I don't really think baldness really has anything to do with it. It's just coincidence that all these top guys were top fighters cause look at all the champions now!:thumb02:


----------



## Sousa (Jun 16, 2007)

Aldo isn't bald...


----------



## vilify (Mar 23, 2010)

Most tough guys are bald.




Just an observation.


----------



## HexRei (Apr 27, 2007)

less hair = less traction when slipping out of submissions, moisture evaporates faster off a bare scalp cooling you more quickly, no potential for "accidental" hair grabs, shaved hair never gets in your eyes, and even if it's just an ounce, it means less weight to cut. so from a competitive standpoint there are reasons to shave your head.

and then there are fashion reasons, GSP is considered to be pretty GQ with his bald head. And do you think BJ Penn really wants anyone seeing his hairline that clearly?


----------



## kantowrestler (Jun 6, 2009)

What does GQ stand for?


----------



## HexRei (Apr 27, 2007)

Gentleman's Quarterly.
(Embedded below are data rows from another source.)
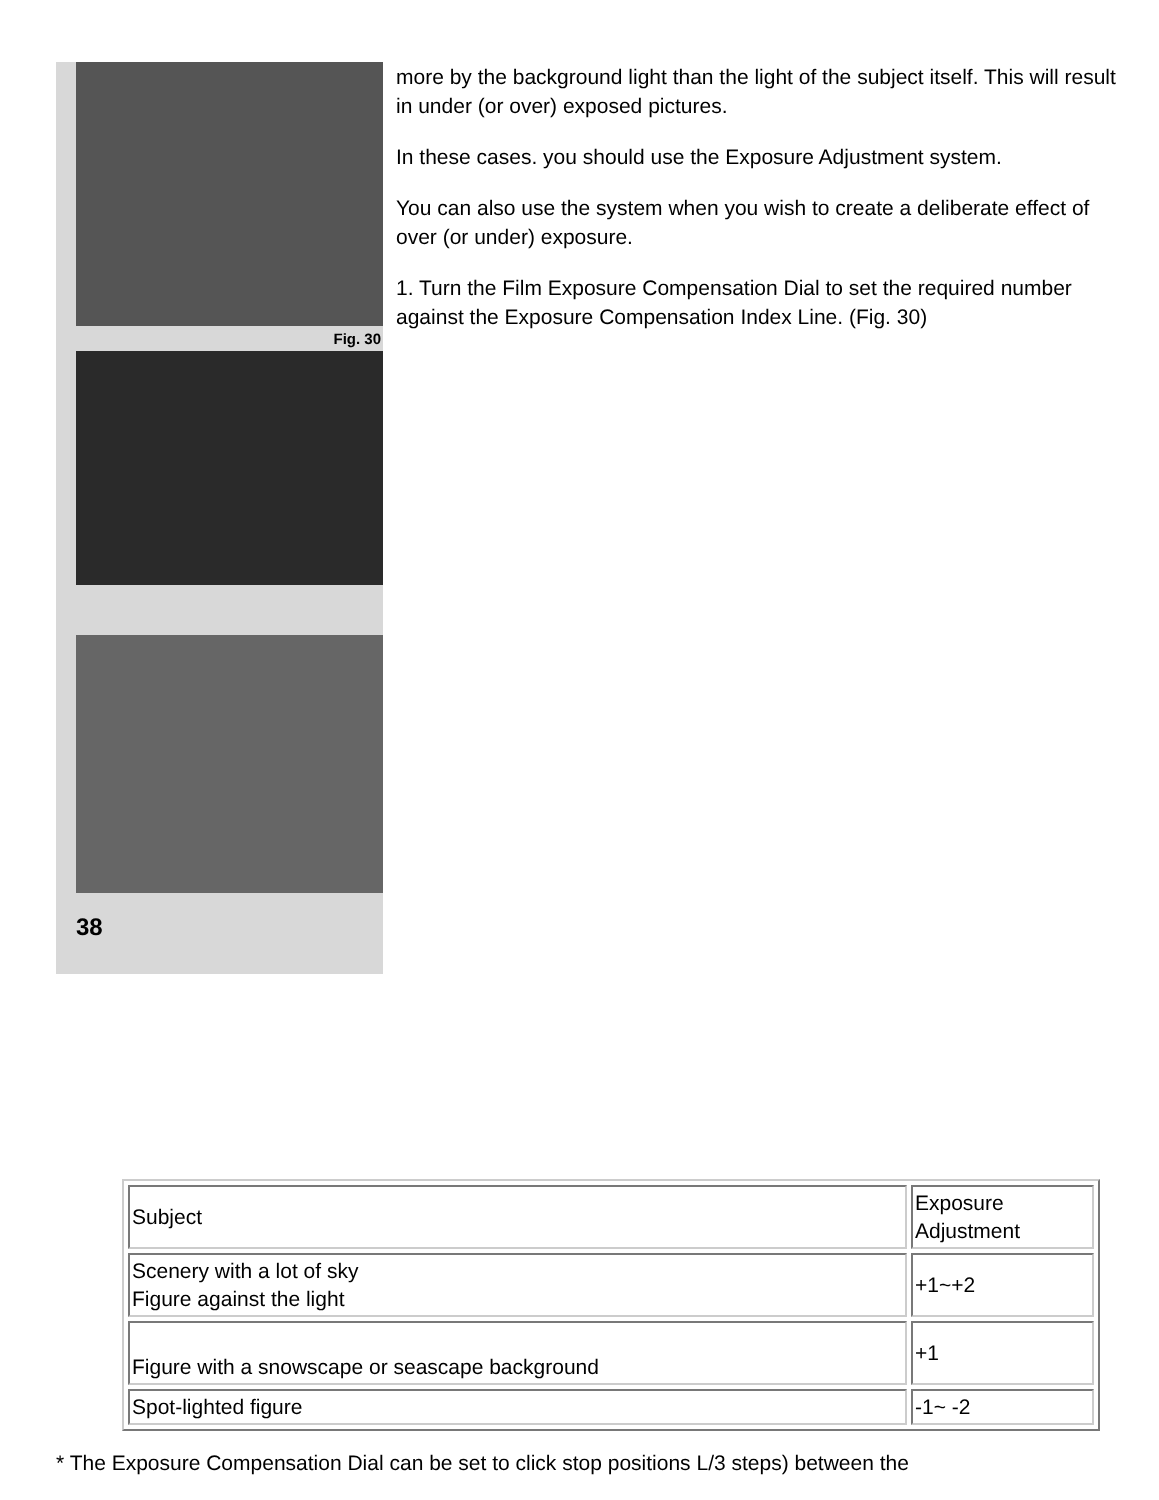Fig. 30
38
more by the background light than the light of the subject itself. This will result in under (or over) exposed pictures.
In these cases. you should use the Exposure Adjustment system.
You can also use the system when you wish to create a deliberate effect of over (or under) exposure.
1. Turn the Film Exposure Compensation Dial to set the required number against the Exposure Compensation Index Line. (Fig. 30)
| Subject | Exposure Adjustment |
| Scenery with a lot of sky Figure against the light | +1~+2 |
| Figure with a snowscape or seascape background | +1 |
| Spot-lighted figure | -1~ -2 |
* The Exposure Compensation Dial can be set to click stop positions L/3 steps) between the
Basically a magazine for dudes to get inspiration from the rich handsome famous playas of the world.


----------



## kantowrestler (Jun 6, 2009)

So big money pimps weigh in on how an average joe can become like them?


----------



## HexRei (Apr 27, 2007)

kantowrestler said:


> So big money pimps weigh in on how an average joe can become like them?


Dude, do you actually live in the united states? GQ is a hugely distributed publication, I don't see how you can not have noticed it in stores if you live in Orange.


----------



## North (Mar 29, 2010)

HexRei said:


> less hair = less traction when slipping out of submissions, moisture evaporates faster off a bare scalp cooling you more quickly, no potential for "accidental" hair grabs, shaved hair never gets in your eyes, and even if it's just an ounce, it means less weight to cut. so from a competitive standpoint there are reasons to shave your head.


Same reason why some dudes shave their body hair too, and/or their faces, friction. Having thick facial hair just adds friction when a fist hits your face, reducing the chance that it'll slide and turn into a glancing blow. 

And yeah, some guys just look super fly clean cut. 

-North


----------



## Leed (Jan 3, 2010)

like 99% of MMA fighters are short haired.


----------



## Rauno (Nov 20, 2009)

Clay Guida would have been a world champion by now, if he'd cut his hair. 

Jokes aside, being bald sure has benefits but it's not that much of a big factor.


----------